Within the lines below, find those that hold the string "used" and copy each one.
⁂
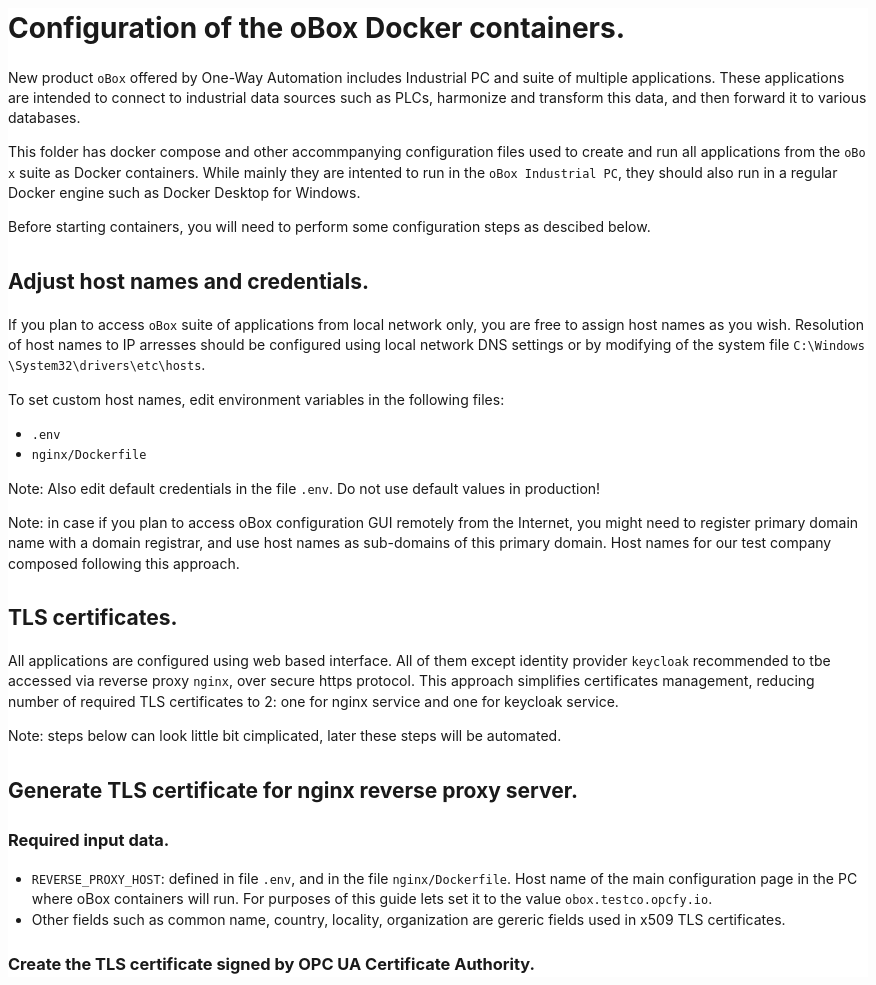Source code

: # Configuration of the oBox Docker containers.

New product ``oBox`` offered by One-Way Automation includes Industrial PC and suite of multiple applications. These applications are intended to connect to industrial data sources such as PLCs, harmonize and transform this data, and then forward it to various databases. 

This folder has docker compose and other accommpanying configuration files used to create and run all applications from the ``oBox`` suite as Docker containers. While mainly they are intented to run in the ``oBox Industrial PC``, they should also run in a regular Docker engine such as Docker Desktop for Windows.

Before starting containers, you will need to perform some configuration steps as descibed below.

## Adjust host names and credentials.

If you plan to access ``oBox`` suite of applications from local network only, you are free to assign host names as you wish. Resolution of host names to IP arresses should be configured using local network DNS settings or by modifying of the system file ``C:\Windows\System32\drivers\etc\hosts``.

To set custom host names, edit environment variables in the following files:

- ``.env``
- ``nginx/Dockerfile``

Note: Also edit default credentials in the file ``.env``. Do not use default values in production!

Note: in case if you plan to access oBox configuration GUI remotely from the Internet, you might need to register primary domain name with a domain registrar, and use host names as sub-domains of this primary domain. Host names for our test company composed following this approach.

## TLS certificates.

All applications are configured using web based interface. All of them except identity provider ``keycloak`` recommended to tbe accessed via reverse proxy ``nginx``, over secure https protocol. This approach simplifies certificates management, reducing number of required TLS certificates to 2: one for nginx service and one for keycloak service.

Note: steps below can look little bit cimplicated, later these steps will be automated.

## Generate TLS certificate for nginx reverse proxy server.

### Required input data.

- ``REVERSE_PROXY_HOST``: defined in file ``.env``, and in the file ``nginx/Dockerfile``. Host name of the main configuration page in the PC where oBox containers will run. For purposes of this guide lets set it to the value ``obox.testco.opcfy.io``.
-  Other fields such as common name, country, locality, organization are gereric fields used in x509 TLS certificates.
  
### Create the TLS certificate signed by OPC UA Certificate Authority.  
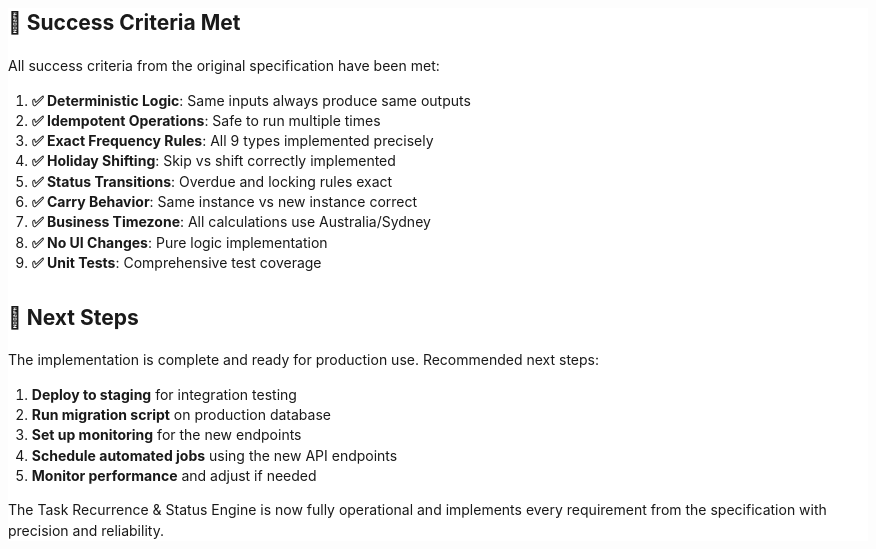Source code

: ## 🎉 Success Criteria Met

All success criteria from the original specification have been met:

1. **✅ Deterministic Logic**: Same inputs always produce same outputs
2. **✅ Idempotent Operations**: Safe to run multiple times
3. **✅ Exact Frequency Rules**: All 9 types implemented precisely
4. **✅ Holiday Shifting**: Skip vs shift correctly implemented
5. **✅ Status Transitions**: Overdue and locking rules exact
6. **✅ Carry Behavior**: Same instance vs new instance correct
7. **✅ Business Timezone**: All calculations use Australia/Sydney
8. **✅ No UI Changes**: Pure logic implementation
9. **✅ Unit Tests**: Comprehensive test coverage

## 🔄 Next Steps

The implementation is complete and ready for production use. Recommended next steps:

1. **Deploy to staging** for integration testing
2. **Run migration script** on production database
3. **Set up monitoring** for the new endpoints
4. **Schedule automated jobs** using the new API endpoints
5. **Monitor performance** and adjust if needed

The Task Recurrence & Status Engine is now fully operational and implements every requirement from the specification with precision and reliability.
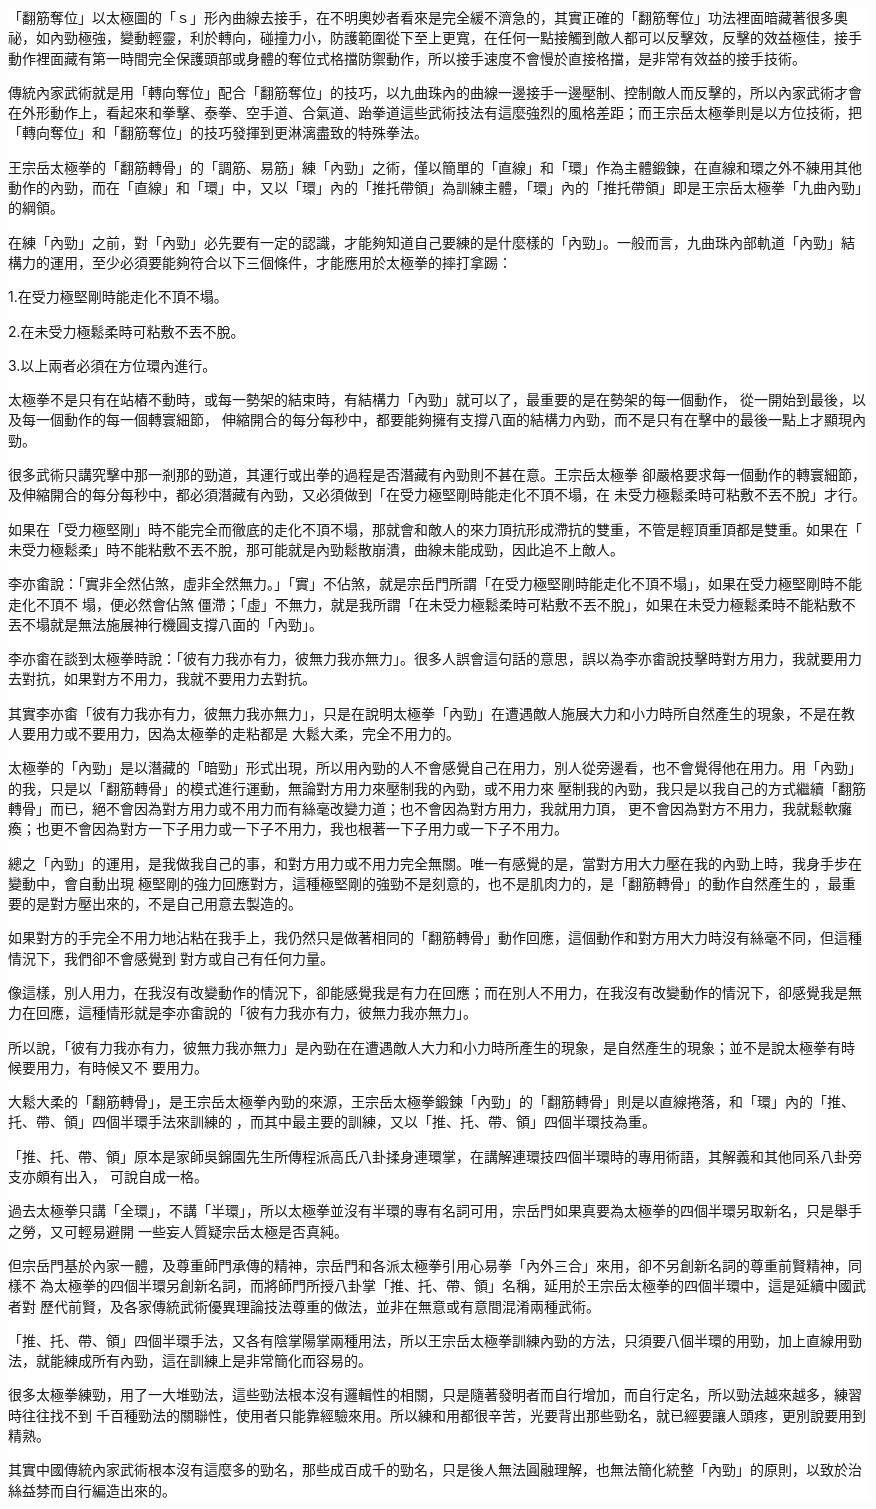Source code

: 「翻筋奪位」以太極圖的「ｓ」形內曲線去接手，在不明奧妙者看來是完全緩不濟急的，其實正確的「翻筋奪位」功法裡面暗藏著很多奧祕，如內勁極強，變動輕靈，利於轉向，碰撞力小，防護範圍從下至上更寬，在任何一點接觸到敵人都可以反擊效，反擊的效益極佳，接手動作裡面藏有第一時間完全保護頭部或身體的奪位式格擋防禦動作，所以接手速度不會慢於直接格擋，是非常有效益的接手技術。

傳統內家武術就是用「轉向奪位」配合「翻筋奪位」的技巧，以九曲珠內的曲線一邊接手一邊壓制、控制敵人而反擊的，所以內家武術才會在外形動作上，看起來和拳擊、泰拳、空手道、合氣道、跆拳道這些武術技法有這麼強烈的風格差距；而王宗岳太極拳則是以方位技術，把「轉向奪位」和「翻筋奪位」的技巧發揮到更淋漓盡致的特殊拳法。

王宗岳太極拳的「翻筋轉骨」的「調筋、易筋」練「內勁」之術，僅以簡單的「直線」和「環」作為主體鍛鍊，在直線和環之外不練用其他動作的內勁，而在「直線」和「環」中，又以「環」內的「推托帶領」為訓練主體，「環」內的「推托帶領」即是王宗岳太極拳「九曲內勁」的綱領。

在練「內勁」之前，對「內勁」必先要有一定的認識，才能夠知道自己要練的是什麼樣的「內勁」。一般而言，九曲珠內部軌道「內勁」結構力的運用，至少必須要能夠符合以下三個條件，才能應用於太極拳的摔打拿踢：

1.在受力極堅剛時能走化不頂不塌。

2.在未受力極鬆柔時可粘敷不丟不脫。

3.以上兩者必須在方位環內進行。

太極拳不是只有在站樁不動時，或每一勢架的結束時，有結構力「內勁」就可以了，最重要的是在勢架的每一個動作， 從一開始到最後，以及每一個動作的每一個轉寰細節， 伸縮開合的每分每秒中，都要能夠擁有支撐八面的結構力內勁，而不是只有在擊中的最後一點上才顯現內勁。

很多武術只講究擊中那一剎那的勁道，其運行或出拳的過程是否潛藏有內勁則不甚在意。王宗岳太極拳 卻嚴格要求每一個動作的轉寰細節，及伸縮開合的每分每秒中，都必須潛藏有內勁，又必須做到「在受力極堅剛時能走化不頂不塌，在 未受力極鬆柔時可粘敷不丟不脫」才行。

如果在「受力極堅剛」時不能完全而徹底的走化不頂不塌，那就會和敵人的來力頂抗形成滯抗的雙重，不管是輕頂重頂都是雙重。如果在「 未受力極鬆柔」時不能粘敷不丟不脫，那可能就是內勁鬆散崩潰，曲線未能成勁，因此追不上敵人。

李亦畬說：「實非全然佔煞，虛非全然無力。」「實」不佔煞，就是宗岳門所謂「在受力極堅剛時能走化不頂不塌」，如果在受力極堅剛時不能走化不頂不 塌，便必然會佔煞 僵滯；「虛」不無力，就是我所謂「在未受力極鬆柔時可粘敷不丟不脫」，如果在未受力極鬆柔時不能粘敷不丟不塌就是無法施展神行機圓支撐八面的「內勁」。

李亦畬在談到太極拳時說：「彼有力我亦有力，彼無力我亦無力」。很多人誤會這句話的意思，誤以為李亦畬說技擊時對方用力，我就要用力去對抗，如果對方不用力，我就不要用力去對抗。

其實李亦畬「彼有力我亦有力，彼無力我亦無力」，只是在說明太極拳「內勁」在遭遇敵人施展大力和小力時所自然產生的現象，不是在教人要用力或不要用力，因為太極拳的走粘都是 大鬆大柔，完全不用力的。

太極拳的「內勁」是以潛藏的「暗勁」形式出現，所以用內勁的人不會感覺自己在用力，別人從旁邊看，也不會覺得他在用力。用「內勁」的我，只是以「翻筋轉骨」的模式進行運動，無論對方用力來壓制我的內勁，或不用力來 壓制我的內勁，我只是以我自己的方式繼續「翻筋轉骨」而已，絕不會因為對方用力或不用力而有絲毫改變力道；也不會因為對方用力，我就用力頂， 更不會因為對方不用力，我就鬆軟癱瘓；也更不會因為對方一下子用力或一下子不用力，我也根著一下子用力或一下子不用力。

總之「內勁」的運用，是我做我自己的事，和對方用力或不用力完全無關。唯一有感覺的是，當對方用大力壓在我的內勁上時，我身手步在變動中，會自動出現 極堅剛的強力回應對方，這種極堅剛的強勁不是刻意的，也不是肌肉力的，是「翻筋轉骨」的動作自然產生的 ，最重要的是對方壓出來的，不是自己用意去製造的。

如果對方的手完全不用力地沾粘在我手上，我仍然只是做著相同的「翻筋轉骨」動作回應，這個動作和對方用大力時沒有絲毫不同，但這種情況下，我們卻不會感覺到 對方或自己有任何力量。

像這樣，別人用力，在我沒有改變動作的情況下，卻能感覺我是有力在回應；而在別人不用力，在我沒有改變動作的情況下，卻感覺我是無力在回應，這種情形就是李亦畬說的「彼有力我亦有力，彼無力我亦無力」。

所以說，「彼有力我亦有力，彼無力我亦無力」是內勁在在遭遇敵人大力和小力時所產生的現象，是自然產生的現象；並不是說太極拳有時候要用力，有時候又不 要用力。

大鬆大柔的「翻筋轉骨」，是王宗岳太極拳內勁的來源，王宗岳太極拳鍛鍊「內勁」的「翻筋轉骨」則是以直線捲落，和「環」內的「推、托、帶、領」四個半環手法來訓練的 ，而其中最主要的訓練，又以「推、托、帶、領」四個半環技為重。

「推、托、帶、領」原本是家師吳錦園先生所傳程派高氏八卦揉身連環掌，在講解連環技四個半環時的專用術語，其解義和其他同系八卦旁支亦頗有出入， 可說自成一格。

過去太極拳只講「全環」，不講「半環」，所以太極拳並沒有半環的專有名詞可用，宗岳門如果真要為太極拳的四個半環另取新名，只是舉手之勞，又可輕易避開 一些妄人質疑宗岳太極是否真純。

但宗岳門基於內家一體，及尊重師門承傳的精神，宗岳門和各派太極拳引用心易拳「內外三合」來用，卻不另創新名詞的尊重前賢精神，同樣不 為太極拳的四個半環另創新名詞，而將師門所授八卦掌「推、托、帶、領」名稱，延用於王宗岳太極拳的四個半環中，這是延續中國武者對 歷代前賢，及各家傳統武術優異理論技法尊重的做法，並非在無意或有意間混淆兩種武術。

「推、托、帶、領」四個半環手法，又各有陰掌陽掌兩種用法，所以王宗岳太極拳訓練內勁的方法，只須要八個半環的用勁，加上直線用勁法，就能練成所有內勁，這在訓練上是非常簡化而容易的。

很多太極拳練勁，用了一大堆勁法，這些勁法根本沒有邏輯性的相關，只是隨著發明者而自行增加，而自行定名，所以勁法越來越多，練習時往往找不到 千百種勁法的關聯性，使用者只能靠經驗來用。所以練和用都很辛苦，光要背出那些勁名，就已經要讓人頭疼，更別說要用到精熟。

其實中國傳統內家武術根本沒有這麼多的勁名，那些成百成千的勁名，只是後人無法圓融理解，也無法簡化統整「內勁」的原則，以致於治絲益棼而自行編造出來的。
⁂
- _Answer section_:
This folder has docker compose and other accommpanying configuration files used to create and run all applications from the ``oBox`` suite as Docker containers. While mainly they are intented to run in the ``oBox Industrial PC``, they should also run in a regular Docker engine such as Docker Desktop for Windows.
-  Other fields such as common name, country, locality, organization are gereric fields used in x509 TLS certificates.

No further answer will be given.